The entries below are to be repeated exactly, and their pictures left out.
[[ Data shown open ]]
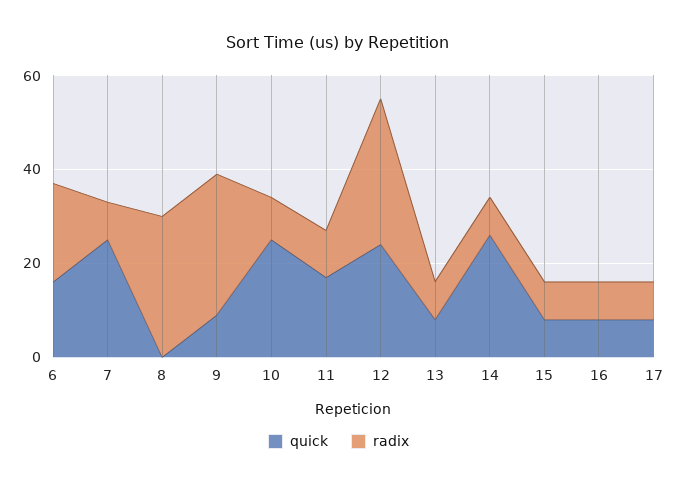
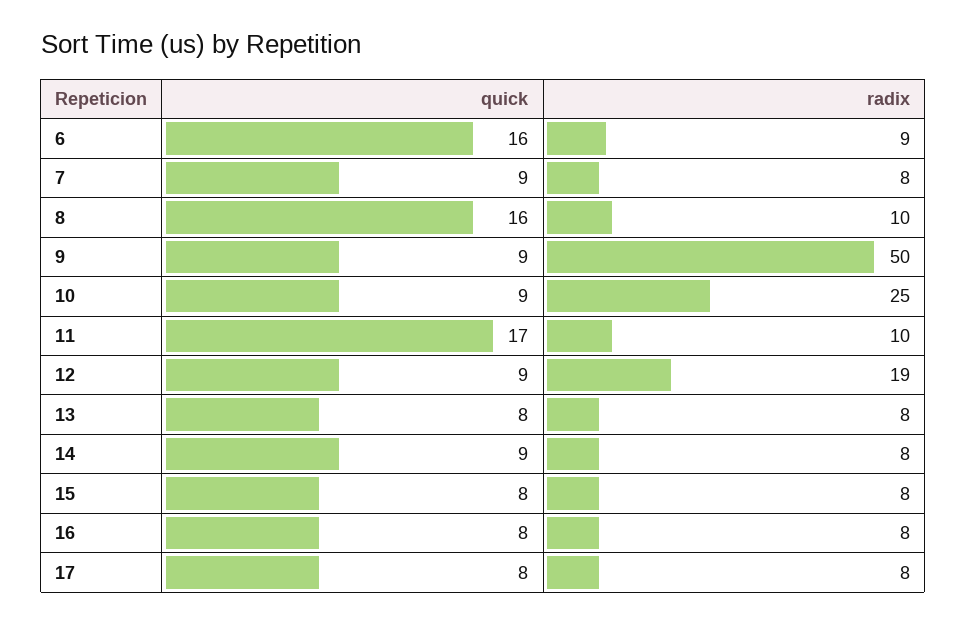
  {
    "quick": {
      "6": 16,
-     "7": 25,
+     "7": 9,
-     "8": 0,
+     "8": 16,
      "9": 9,
-     "10": 25,
+     "10": 9,
      "11": 17,
-     "12": 25,
+     "12": 9,
      "13": 8,
-     "14": 25,
+     "14": 9,
      "15": 8,
      "16": 8,
      "17": 8
    },
    "radix": {
-     "6": 20,
+     "6": 9,
      "7": 8,
-     "8": 30,
+     "8": 10,
-     "9": 30,
+     "9": 50,
-     "10": 10,
+     "10": 25,
      "11": 10,
-     "12": 30,
+     "12": 19,
      "13": 8,
      "14": 8,
      "15": 8,
      "16": 8,
      "17": 8
    }
  }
[[ Data shown closed ]]
Exercise output:
  {
    "quick": {
      "6": 16,
-     "7": 25,
+     "7": 9,
-     "8": 0,
+     "8": 16,
      "9": 9,
-     "10": 25,
+     "10": 9,
      "11": 17,
-     "12": 25,
+     "12": 9,
      "13": 8,
-     "14": 25,
+     "14": 9,
      "15": 8,
      "16": 8,
      "17": 8
    },
    "radix": {
-     "6": 20,
+     "6": 9,
      "7": 8,
-     "8": 30,
+     "8": 10,
-     "9": 30,
+     "9": 50,
-     "10": 10,
+     "10": 25,
      "11": 10,
-     "12": 30,
+     "12": 19,
      "13": 8,
      "14": 8,
      "15": 8,
      "16": 8,
      "17": 8
    }
  }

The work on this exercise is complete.